Testing Improvements using buffer-size:
With 2 keys I got a 5% improvement with 8, 20, 24 MB and best performance of 8% improvement with 16MB, but 6% worse with 128MB
With 6 keys I got a 5% improvement with 8, 20, 24 MB and best performance of 9% improvement with 16MB.
Testing improvements using dictionary order (just 1 run each):
sort -d --buffer-size=8M -t ',' -k1,1 -k2,2 input.csv -o output.csv = 235 seconds (21% worse)
sort -d --buffer-size=8M -t ',' -k1,1 -k2,2 input.csv -o ouput.csv = 232 seconds (21% worse)
conclusion: it makes sense that this would slow the process down, not useful
Testing with different file system on SSD - I can't do this on this server now.
Testing with code to consolidate adjacent keys:
def consolidate_keys(key_fields, key_types):
""" Inputs:
- key_fields - a list of numbers in quotes: ['1','2','3']
- key_types - a list of types of the key_fields: ['integer','string','integer']
Outputs:
- key_fields - a consolidated list: ['1,2','3']
- key_types - a list of types of the consolidated list: ['string','integer']
"""
assert(len(key_fields) == len(key_types))
def get_min(val):
vals = val.split(',')
assert(len(vals) <= 2)
return vals[0]
def get_max(val):
vals = val.split(',')
assert(len(vals) <= 2)
return vals[len(vals)-1]
i = 0
while True:
try:
if ( (int(get_max(key_fields[i])) + 1) == int(key_fields[i+1])

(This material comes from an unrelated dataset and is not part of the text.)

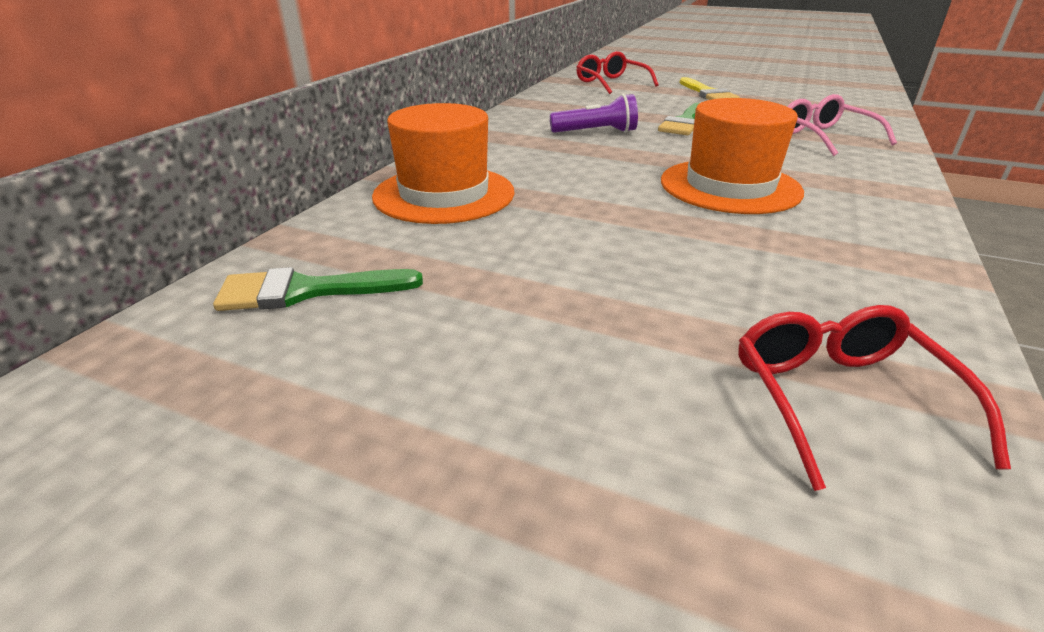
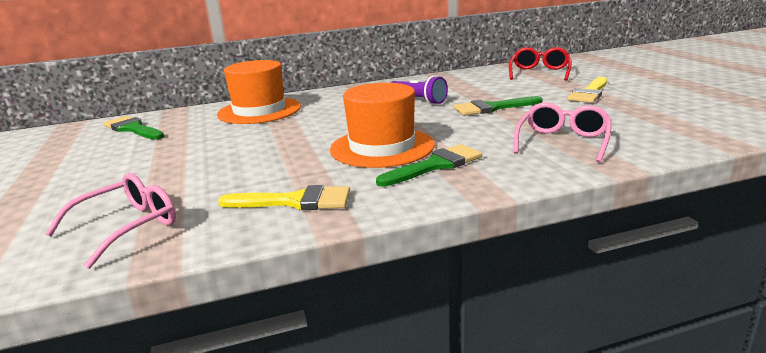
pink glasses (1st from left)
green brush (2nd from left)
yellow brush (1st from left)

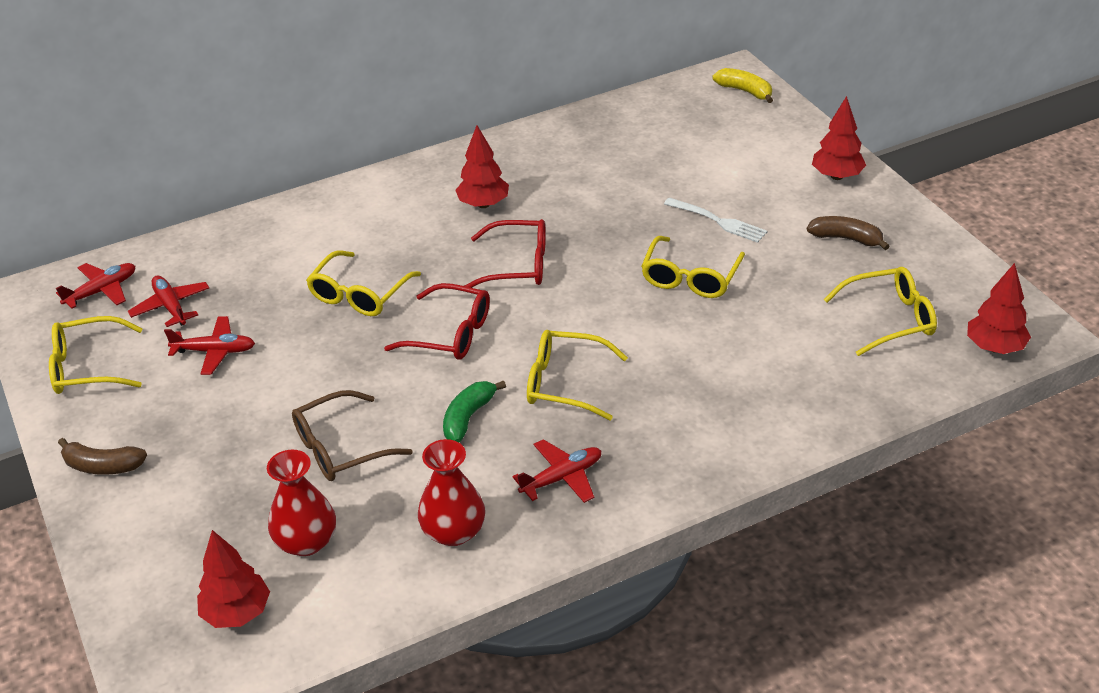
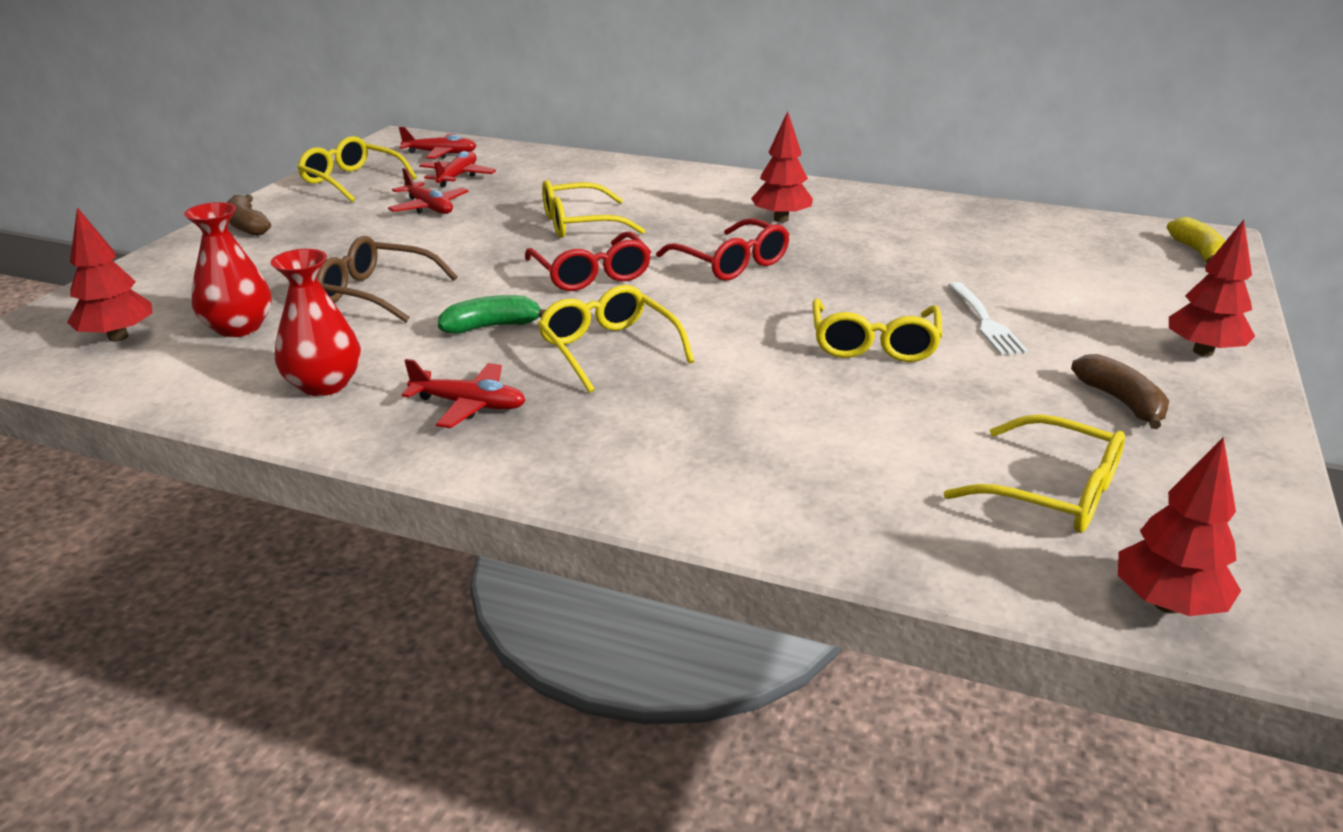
yellow glasses (4th from left)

and key_types[i] == key_types[i+1]):
key_fields[i] = '%s,%s' % (get_min(key_fields[i]), key_fields[i+1])
key_types[i] = key_types[i]
key_fields.pop(i+1)
key_types.pop(i+1)
continue
i = i+1
except IndexError:
break # last entry
return key_fields, key_types
While this code is just a work-around that'll only apply to cases in which I've got a contiguous set of keys - it speeds up the code by 95% in my worst case scenario.